If you’ve been reading the blog for a while, you will know that we pressed hard for Jeff Banister to be hired as the Pirates skipper. We settled for the life-the-party-Clint Hurdle, but the business-like Banister was our pick. In 1986, Banister was a Bucs 25th round pick back in and signed his deal at a Wendy’s has always been someone we admired.
You might remember this story, if you do, feel free to jump over to your second favorite blog now, we don’t want to bore you with a story you’ve already heard.
If you have ever been to PirateFest, it’s a really good time. A few years ago, we were standing at PirateFest talking to a couple friends backstage. We had accomplished what had never been done before, the Pittsburgh Pirates held interviews with some of the best Pirates writers on the planet. Bloggers.
We felt great about what had been put together. Finally the Pittsburgh Pirates were talking to talented people from the best Pirates sites. People like Kristy, Matt Bandi, Charlie and Vlad from Bucs Dugout, and all of the Pirates Prospects crew. Each one of these people are very detailed and passionate about providing baseball fans with stories that are more detailed than you will ever find in a newspaper. (Of course, RumBunter isn’t real big on details so we exclude our site from that last sentence.)
It was a cool moment and I happened to look up because if you have ever had the feeling someone was staring at you, that’s the feeling I had.
And guess what? A street clothed Jeff Banister was giving me the eye. The guy looks like he was getting ready to weigh-in for an MMA title fight.
My heart dropped a little bit as we had a lot of fun with Banister that winter. We consistently expressed our desire that Banister would have been a good selection as the Pirates new manager.
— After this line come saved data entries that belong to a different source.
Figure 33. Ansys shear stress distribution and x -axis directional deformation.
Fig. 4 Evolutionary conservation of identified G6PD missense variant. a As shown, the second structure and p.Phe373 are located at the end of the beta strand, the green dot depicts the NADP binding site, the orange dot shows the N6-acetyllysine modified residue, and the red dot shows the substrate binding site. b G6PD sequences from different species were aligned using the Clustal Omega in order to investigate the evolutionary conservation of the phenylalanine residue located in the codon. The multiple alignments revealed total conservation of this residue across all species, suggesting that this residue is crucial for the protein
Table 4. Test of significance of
But, like usual, we also had a weird way of saying it.
As the man who has been employed by the Bucs his entire life walked toward me, my mind raced because we also had a little over-the-top fun with some photoshops at Banister’s expense.
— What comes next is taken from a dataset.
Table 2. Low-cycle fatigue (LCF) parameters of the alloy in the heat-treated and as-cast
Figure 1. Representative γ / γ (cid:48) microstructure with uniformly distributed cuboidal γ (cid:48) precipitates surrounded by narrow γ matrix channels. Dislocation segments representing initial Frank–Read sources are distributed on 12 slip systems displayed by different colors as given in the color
Personally, I have spent most of my career with one company. There is something to be said about a person that is loyal. But maybe Banister was going to be a little pissed off about the fun we had.
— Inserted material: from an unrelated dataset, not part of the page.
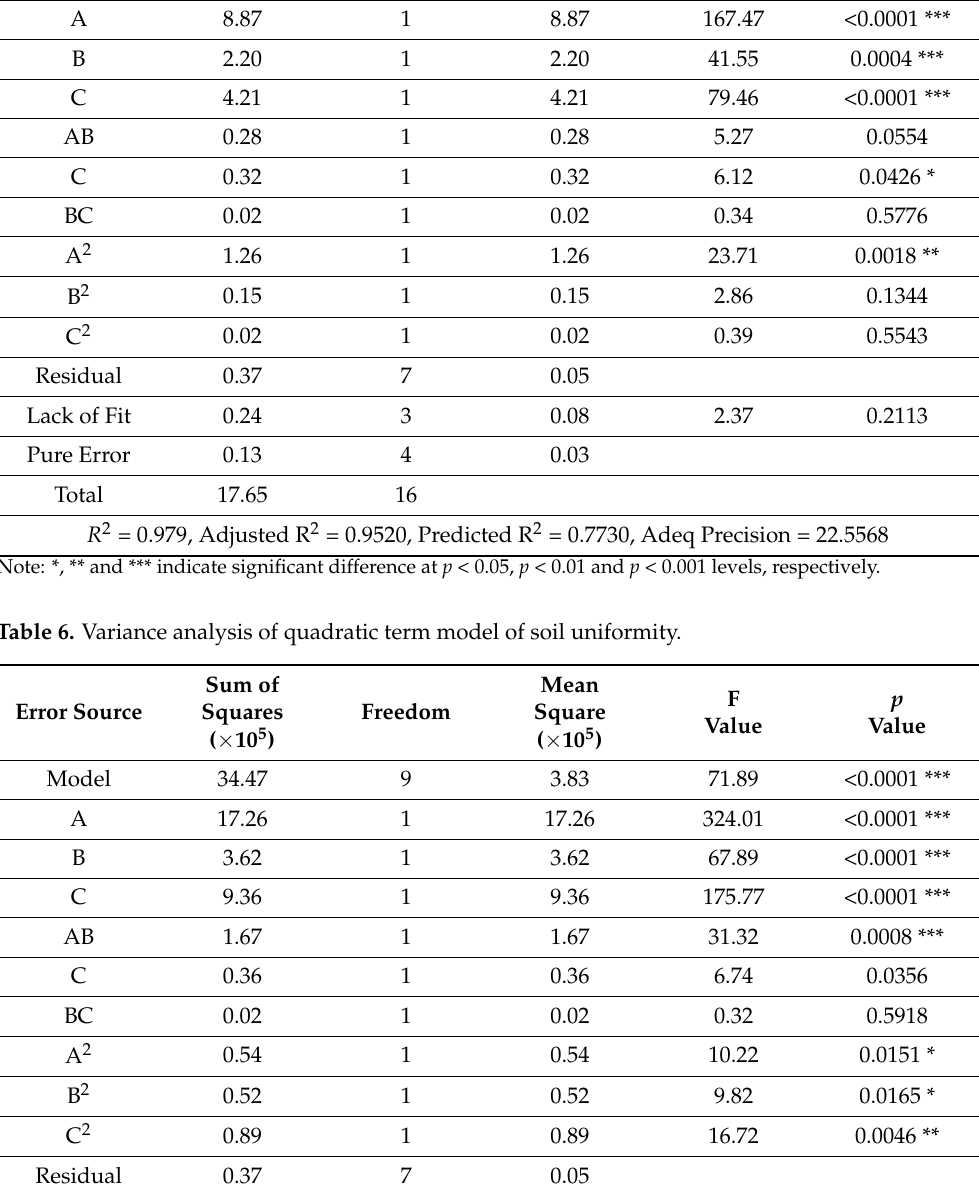
Table 5. Variance analysis of quadratic term model of soil separation distance. Sum of Error Source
The first thing we realized as the 6’2″ Banister walked toward us was…damn he takes care of himself.
Our next thought was his stare is pretty intense which made me think of protecting myself. I didn’t have any weapons other than a tape recorder, a Blackberry, and a pen that was out of ink. My right knee had just been surgically repaired so there was no way I could pull off a hit and run. We thought, damn this doesn’t look like a man who had seven knee and ankle operations during high school, and snapped his neck as a college catcher making him temporarily paralyzed after a collision.
I did have this makeshift crutch, so that might work, huh?
It must have been the four pills we popped to withstand the pain that sent us into a panic. Banister put out his hand and as we shook, he smiled and said something that describes what type of man Jeff Banister is.
"“That Step Brothers photoshop was hilarious.”"
I let out a big sigh of relief as I laughed and moved away from the curtain that separated the mainstage from the back area. The Buccos bench coach could have whipped my ass and nobody would have been the wiser. It was the last thing in his mind.
A great story was written about Banister a few years ago. It has a few interesting parts, but our favorite one about discusses the moments right before his first, and only at-bat as a major leaguer.
"But there he was, a few hours later, in the Pirates’ locker room at Three Rivers Stadium, with a stall between Barry Bonds and Andy Van Slyke. He helped out in the bullpen until the eighth inning, when Manager Jim Leyland called him to hit for starter Doug Drabek. Teammates had hidden Banister’s bat and helmet, so he grabbed replacements and walked into his dream."
So after Banister got a hit in his only at-bat, we bet that he walked into the clubhouse and shook the hand of the practical joker too.
Banister is our kind of guy. Our kind of Lifer. We hope he gets his wish to celebrate in the middle of the field one day soon.